Transitioning does not need to be a great challenge, however it does require educating yourself on your hair type and a great deal of patience.
The preferred method by a good deal of women is to do what is known in the natural world as the BC or aka THE BIG CHOP. By far, this is the fastest and most simple way to remove a relaxer from your hair completely. Nevertheless, some women find it to challenging to limit themselves with only a few styling options afterwards. Based on where you start in the transition, this can mean shaving your hair completely off or just trimming it down and rocking a fro or as it’s known in the natural hair community TWA aka Teeny Weeny Afro. This would be a wonderful opportunity for you to start with fresh healthy hair and learn about your hair as it grows.
If your answer is yes, you can slowly trim off the chemically processed hair and continue to style your hair as usual. Another option is to wear extension or wigs until your hair is the length you desire before trimming off the processed hair.
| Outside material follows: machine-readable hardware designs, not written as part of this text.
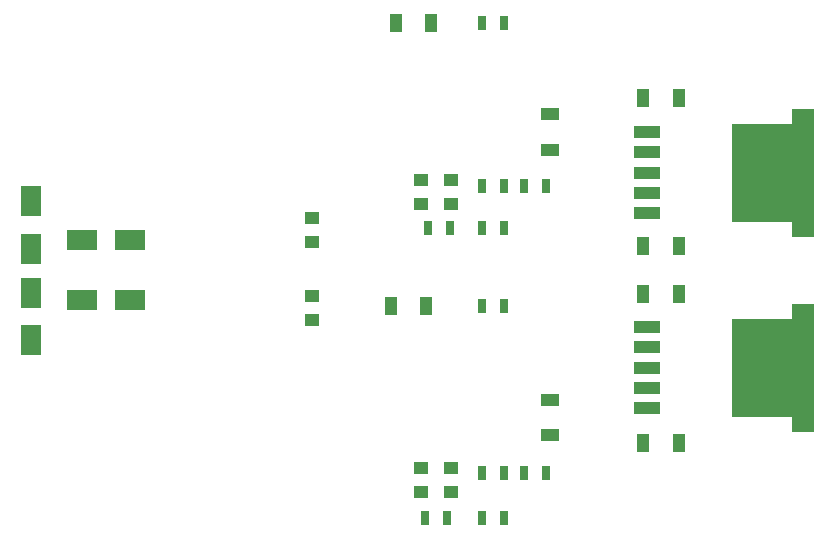
<source format=gbr>
G04 #@! TF.FileFunction,Paste,Top*
%FSLAX46Y46*%
G04 Gerber Fmt 4.6, Leading zero omitted, Abs format (unit mm)*
G04 Created by KiCad (PCBNEW 4.0.5-e0-6337~49~ubuntu15.04.1) date Thu Oct 26 21:54:15 2017*
%MOMM*%
%LPD*%
G01*
G04 APERTURE LIST*
%ADD10C,0.100000*%
%ADD11R,1.000000X1.600000*%
%ADD12R,1.600000X1.000000*%
%ADD13R,1.250000X1.000000*%
%ADD14R,0.700000X1.300000*%
%ADD15R,2.160000X1.070000*%
%ADD16R,7.000000X8.330000*%
%ADD17R,1.910000X10.800000*%
%ADD18R,1.800000X2.500000*%
%ADD19R,2.500000X1.800000*%
G04 APERTURE END LIST*
D10*
D11*
X122960000Y-65405000D03*
X125960000Y-65405000D03*
X102005000Y-29845000D03*
X105005000Y-29845000D03*
D12*
X115062000Y-61770000D03*
X115062000Y-64770000D03*
D11*
X101600000Y-53848000D03*
X104600000Y-53848000D03*
D13*
X94906456Y-53014640D03*
X94906456Y-55014640D03*
X94906456Y-46410640D03*
X94906456Y-48410640D03*
D14*
X109286000Y-29845000D03*
X111186000Y-29845000D03*
X106614000Y-47244000D03*
X104714000Y-47244000D03*
X109286000Y-53848000D03*
X111186000Y-53848000D03*
X106360000Y-71755000D03*
X104460000Y-71755000D03*
X111186000Y-47244000D03*
X109286000Y-47244000D03*
X111186000Y-71755000D03*
X109286000Y-71755000D03*
X111186000Y-43688000D03*
X109286000Y-43688000D03*
X111186000Y-67945000D03*
X109286000Y-67945000D03*
X114742000Y-43688000D03*
X112842000Y-43688000D03*
X114742000Y-67945000D03*
X112842000Y-67945000D03*
D15*
X123305000Y-42545000D03*
X123305000Y-44245000D03*
X123305000Y-45945000D03*
X123305000Y-40845000D03*
X123305000Y-39145000D03*
D16*
X133975000Y-42545000D03*
D17*
X136525000Y-42545000D03*
D15*
X123305000Y-59055000D03*
X123305000Y-60755000D03*
X123305000Y-62455000D03*
X123305000Y-57355000D03*
X123305000Y-55655000D03*
D16*
X133975000Y-59055000D03*
D17*
X136525000Y-59055000D03*
D18*
X71088185Y-48990000D03*
X71088185Y-44990000D03*
X71088185Y-56733565D03*
X71088185Y-52733565D03*
D19*
X75470000Y-48260000D03*
X79470000Y-48260000D03*
X79470000Y-53340000D03*
X75470000Y-53340000D03*
D12*
X115046890Y-37616000D03*
X115046890Y-40616000D03*
D11*
X122960000Y-48768000D03*
X125960000Y-48768000D03*
X122960000Y-36195000D03*
X125960000Y-36195000D03*
X122960000Y-52832000D03*
X125960000Y-52832000D03*
D13*
X104140000Y-45196000D03*
X104140000Y-43196000D03*
X104140000Y-69580000D03*
X104140000Y-67580000D03*
X106680000Y-69580000D03*
X106680000Y-67580000D03*
X106680000Y-45196000D03*
X106680000Y-43196000D03*
M02*

</source>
If you are serious about transitioning to natural hair you should setup a plan to do so. Hair grows on an average of 1/2 an inch each month. Make up your mind how long you would like your hair to be before cutting off the relaxer. For example, if you want at minimum of 3 inches of natural hair, plan on the final transition being around 6 months at least.
Experiment with Styles
Find a style that makes you feel beautiful and comfortable when you are transitioning. This will help you stick to the plan. A lot of women fall back into the routine of applying relaxers to their hair because they are not confident in the new look. Play around with extensions, wigs, twist-out, bantu knot-outs, and braids. The important thing is you find a style that suits you!
Avoid ANY Type of Chemical
If you have a relaxer in your hair, the last thing you should want to do is add another chemical to your already fragile hair. Do no use dyes on your hair or any type of harsh chemicals while growing out your natural black hair.
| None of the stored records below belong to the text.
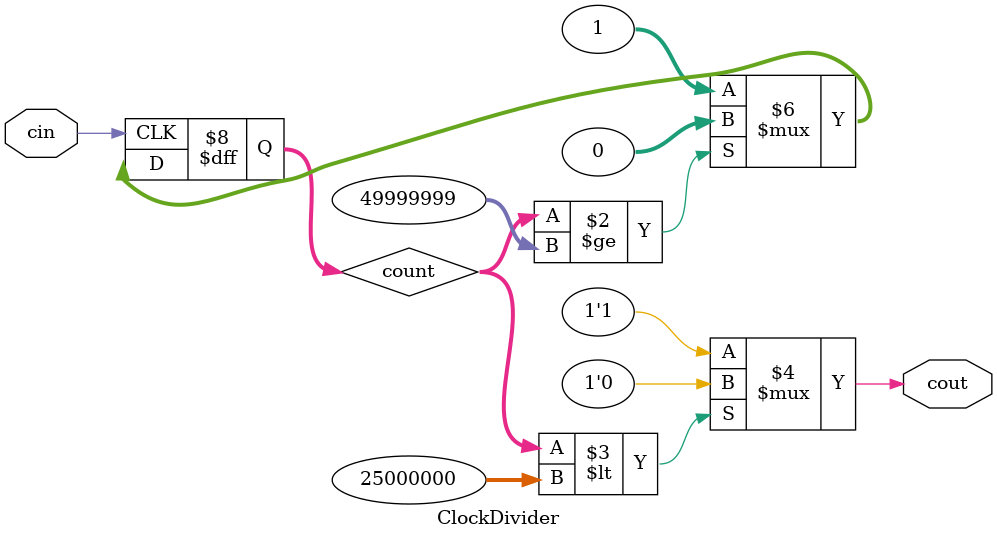
<source format=v>
module ClockDivider(cin, cout);

// Based on code from fpga4students.com
// cin is the input clock; if from DE10-lite,
// the input clock will be at 50 MHz
// The clock divider counts 50 million cycles of the input clock
// before resetting, i.e., it ressets once per second
// The output is zero for the first half of the 50 million cycles
// and 1 for the second half, i.e., it is now a 1 Hz clock

input cin;
output cout;

reg[31:0] count = 32'd0;
parameter D = 32'd50000000;

always @(posedge cin)
begin  
    count <= 32'd1;
    if (count >= D-1)
        count <= 32'd0;
end

assign cout = (count < D/2) ? 1'b0 : 1'b1;

endmodule
</source>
Avoid Breakage by Being Gentle
The hair is extremely fragile when it is growing out from a relaxer. This is because of the difference in textures. The strong new growth presses on the weaker hair and causes it to break. Unfortunately it is hard for your hair to prevent from breakage at the line of demarcation. The best way to try to prevent some breakage is to be gentle when trying to style or comb your hair.
Use Lots of Conditioner When Detangling your Hair
You should always detangle your hair while it is wet and with LOTS and LOTS of conditioner. You want to make certain you use a wide toothcomb so that you prevent from snagging your hair or damaging your ends. Start at the ends and work your way upwards to the roots. Doing the opposite, may result in further knots.
Keep Your Scalp and Hair Clean
Keeping your scalp clean will allow healthy hair growth and prevent your pores from being clogged. Keeping your hair clean will allow your hair cuticle to absorb any needed moisture; If you have to much product and dirt on your hair this may block needed moisture from entering the shaft. You should clean your scalp and hair at least every 7 – 14 days when trying to grow your natural healthy hair.
Moisturizing your Hair Should be a Daily Routine
Use a daily leave on conditioner at night or find a daily moisturizer such as Shea butter to use on your ends and scalp to prevent your ends from being too dry and breaking. Natural black hair tends to be more dry than all other hair types, therefore it is essential we moisturize daily.
Use a Deep Conditioner Frequently
African American hair is naturally dry so it is important to frequently do a deep conditioner. Try to use a deep conditioner at least every two weeks or once a month. Henna Treatments are great deep conditioners.
Avoid using Heat on your Hair
You may desire to get the roots of the natural hair as straight as the relaxed hair, however this is going to cause more damage and breakage than good. To avoid further damage to your hair re-frame from using styling tools that require heat. This includes, blow dryers, flat irons, curling irons, etc. There are a large number of styles that do not require the use of these items. For instance, bantu knot-outs, twist-outs, and braids.
Gradually Trim your Relaxed or Broken Ends
You should obtain a good trim every 6-8 weeks. Now some hair may differ, so you should base this on your hair needs. If you do not have any split ends, there isn’t a need for a trim. If you trim you own hair, make sure to use hair shears opposed to general scissors!